After being told that the answer will make him equally miserable, he doggedly insists on following their same path. #SpiritedAway by a mythical Roc, he reaches a #PalaceOfDelights where he meets forty beautiful princesses who put themselves at his service and fulfill his every desire (yes. sex). The day comes where the women in his harem need to return to their homes for forty days and leave him in the palace with access to its one hundred rooms of riches and wonders, of which only one must not be entered. To no one’s surprise at this point, he opens the #ForbiddenDoor where he finds a flying horse which he ―sigh― decides to mount, and which spirits him back to where he started, kicking one of his eyes out in the process and leaving him behind to live the rest of his life in misery at the thought of everything he had lost.
#SpiritedAway #PalaceOfDelights #ForbiddenDoor
These stories are all variations of the Expulsion from Eden trope mixed with Maslow’s Hierarchy of Needs. Once the protagonist’s basic necessities are met, the only driver they have left is self-actualization; or the crossing of forbidden boundaries into the unknown.
Yet their stories cover a wide range of moral messaging.
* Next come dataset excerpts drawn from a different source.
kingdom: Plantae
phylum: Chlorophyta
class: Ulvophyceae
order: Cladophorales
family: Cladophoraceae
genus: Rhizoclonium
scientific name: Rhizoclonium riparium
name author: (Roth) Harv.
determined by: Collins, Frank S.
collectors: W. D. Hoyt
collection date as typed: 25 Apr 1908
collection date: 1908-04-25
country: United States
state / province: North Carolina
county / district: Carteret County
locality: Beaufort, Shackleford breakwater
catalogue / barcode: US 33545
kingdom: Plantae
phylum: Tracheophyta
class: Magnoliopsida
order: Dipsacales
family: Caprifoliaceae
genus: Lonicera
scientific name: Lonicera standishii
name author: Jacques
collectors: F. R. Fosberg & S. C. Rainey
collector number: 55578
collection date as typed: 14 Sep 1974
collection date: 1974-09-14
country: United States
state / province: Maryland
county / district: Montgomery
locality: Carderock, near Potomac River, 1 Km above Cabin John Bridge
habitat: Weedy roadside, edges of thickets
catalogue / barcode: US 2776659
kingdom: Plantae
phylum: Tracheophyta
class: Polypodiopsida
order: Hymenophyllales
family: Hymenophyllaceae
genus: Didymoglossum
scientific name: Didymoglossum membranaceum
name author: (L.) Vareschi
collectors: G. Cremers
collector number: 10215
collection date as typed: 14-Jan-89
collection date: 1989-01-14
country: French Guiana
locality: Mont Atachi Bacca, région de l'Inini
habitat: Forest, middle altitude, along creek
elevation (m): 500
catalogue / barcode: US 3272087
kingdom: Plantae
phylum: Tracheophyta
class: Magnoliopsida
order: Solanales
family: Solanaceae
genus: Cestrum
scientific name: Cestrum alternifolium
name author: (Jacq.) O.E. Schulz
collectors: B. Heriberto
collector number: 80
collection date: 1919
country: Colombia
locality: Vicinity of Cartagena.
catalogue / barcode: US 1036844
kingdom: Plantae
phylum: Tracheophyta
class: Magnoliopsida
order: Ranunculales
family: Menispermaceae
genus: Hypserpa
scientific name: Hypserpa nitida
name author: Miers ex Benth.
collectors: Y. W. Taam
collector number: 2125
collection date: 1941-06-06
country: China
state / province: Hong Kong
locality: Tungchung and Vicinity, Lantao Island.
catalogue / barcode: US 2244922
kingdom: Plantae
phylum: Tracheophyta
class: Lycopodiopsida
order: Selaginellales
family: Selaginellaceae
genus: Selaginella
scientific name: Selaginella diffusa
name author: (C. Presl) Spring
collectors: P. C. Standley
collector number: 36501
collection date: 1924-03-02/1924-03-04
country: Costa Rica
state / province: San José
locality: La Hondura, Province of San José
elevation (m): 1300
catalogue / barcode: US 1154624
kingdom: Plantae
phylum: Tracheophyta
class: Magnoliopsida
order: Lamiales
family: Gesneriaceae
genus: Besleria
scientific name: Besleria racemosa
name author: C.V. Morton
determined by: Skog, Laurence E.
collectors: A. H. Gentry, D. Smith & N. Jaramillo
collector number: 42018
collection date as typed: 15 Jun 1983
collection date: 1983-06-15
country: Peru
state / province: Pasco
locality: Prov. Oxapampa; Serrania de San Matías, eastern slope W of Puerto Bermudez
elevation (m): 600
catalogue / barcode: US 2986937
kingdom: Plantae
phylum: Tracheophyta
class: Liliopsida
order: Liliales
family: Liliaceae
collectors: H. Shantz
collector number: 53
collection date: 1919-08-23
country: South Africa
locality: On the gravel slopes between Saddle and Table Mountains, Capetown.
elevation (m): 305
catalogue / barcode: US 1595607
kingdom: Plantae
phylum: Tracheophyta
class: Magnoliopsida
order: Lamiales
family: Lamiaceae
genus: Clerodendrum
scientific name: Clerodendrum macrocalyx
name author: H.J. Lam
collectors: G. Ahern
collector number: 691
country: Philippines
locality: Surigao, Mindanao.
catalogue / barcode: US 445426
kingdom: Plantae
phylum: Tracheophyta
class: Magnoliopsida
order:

While “Bluebeard” and “Fitcher’s Bird” vindicate the trespassers by making their actions necessary steps towards the punishment of evil, “Branwen Daughter of Llŷr” is morally ambiguous, making the eighty year time-out that Brân’s companions spend in their otherworldly lodge almost like an experience of purgatory. “The Story of the Third Dervish”, on the other hand, is exasperating, like seeing a child scarf down his marshmallow before the Stanford doctor could even finish explaining the rules of the experiment.
Ultimately, the protagonists are all worthy because curiosity leads to the existence of the story in the first place. Brân’s party will get to bury his head in London, Perrault and Grimm’s damsels will defeat their wicked husbands, and Ajib ibn Khasib will become a dervish, a holy man. Be advised: going “nope” may be the prudent thing to do in real life, but it is a self-defeating path in mythology.
Coming up next. Cupid and Psyche. Another story of trespasses.
And a fun fact. John Payne’s translation of The Arabian Nights has a story in Volume 5 called “The Man Who Never Laughed Again”. This is a variation of the “The Story of the Third Dervish” where the protagonist opens a #ForbiddenDoor and is whisked away to a rich and powerful kingdom run by women who submit to him, with the sole condition that he not open another #ForbiddenDoor. Emboldened by the success of his first trespass, he eventually opens it and is taken back to his reality, which he regrets for the rest of his miserable life.